**USING THE INFORMATION**
1: Translate this sentence from the piece about reading Prynne into Spanish: "Despite the complexity and challenges of his work, he is a writer whose work bears fruit to the reader who tackles the obstacles with the right tools."
2: Carry the piece about reading Prynne on past its last line.

**DOCUMENT EXTRACT**

I hope some of these thoughts might help any novice readers of Prynne or tempt you to give him a go. Despite the complexity and challenges of his work, he is a writer whose work bears fruit to the reader who tackles the obstacles with the right tools. He is a writer who, although I cannot claim to fully understand the concerns of his poetry, has changed the way that I approach the experience of reading poetry (and literature in general) which for many of us remains such a passive one, although we assume otherwise. If you want to have a dabble, here is a poem published in his Poems (1982):

 

THOUGHTS ON THE ESTERHÁZY COURT UNIFORM

 

I walk on up the hill, in the warm

sun and we do not return, the place is

entirely musical. No person can live there

& what is similar is the deeper resource, the

now hidden purpose. I refer directly to my

own need, since to advance in the now fresh &

sprouting world must take on some musical

sense. Literally, the grace & hesitation of

modal descent, the rhyme unbearable, the

coming down through the prepared delay and

once again we are there, beholding the

complete elation of our end.

Each move

into the home world is that same loss; we

do mimic the return and the pulse very

slightly quickens, as our motives flare in

the warm hearth. What I have is then already

lost, is so much there I can only come down

to it again, my life slips into music &

increasingly I cannot take much more of this.

**SOURCE DATA**
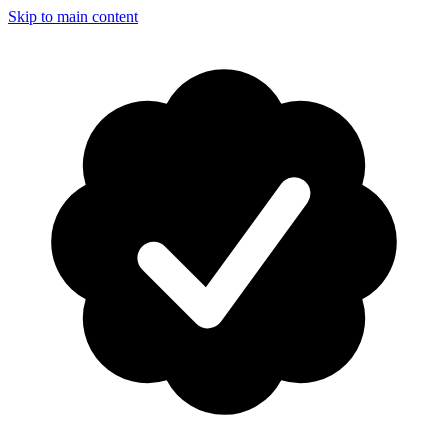
Skip to main content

**ANSWERS**
1: A pesar de la complejidad y las dificultades de su obra, es un escritor cuya obra da frutos al lector que afronta los obstáculos con las herramientas adecuadas.

2:
The end cadence deferred like breathing, the

birthplace of the poet: all put out their lights

and take their instruments away with them.

 

How can we sustain such constant loss.

I ask myself this, knowing that the world

is my pretext for this return through it, and

that we go more slowly as we come back

more often to the feeling that rejoins the whole.

Soon one would like in a sovereign point and

still we don’t return, not really, we look back

and our motives have more courage in

structure than in what we take them to be.

The sun makes it easier & worse, like the

music late in the evening, but should it start

to rain—the world converges on the idea

of return. To our unspeakable loss; we make

sacred what we cannot see without coming

back to where we were.

Again is the sacred

word, the profane sequence suddenly graced, by

coming back. More & more as we go deeper

I realise this aspect of hope, in the sense of

the future cashed in, the letter returned to sender.

How can I straighten the sure fact that

we do not do it, as we regret, trust, look

forward to, etc? Since each  time what

we have is increasingly the recall, not

the subject to which we come. Our chief

loss is ourselves; that’s where I am, the

sacral link in the pantheon of hallowed times.

Our music the past tense:

If it would only

level out into some complete migration of

sound. I could then leave unnoticed, bring nothing

with me, allow the world free of its displace-

ment. Then I myself would be the

complete stranger, not watching jealousy

over names. And yet home is easily our

idea of it, the music of decent and proper

order, it’s this we must leave in some quite

specific place if we are not to carry it

everywhere with us.

I know I will go back

down & that it will not be the same though

I shall be sure it is so. And I shall be even

deeper by rhyme and cadence, more held

to what isn’t mine. Music is truly the

sound of our time, since it is how we most

deeply recognise the home we may not

have: the loss is trust and you could

reverse that without change.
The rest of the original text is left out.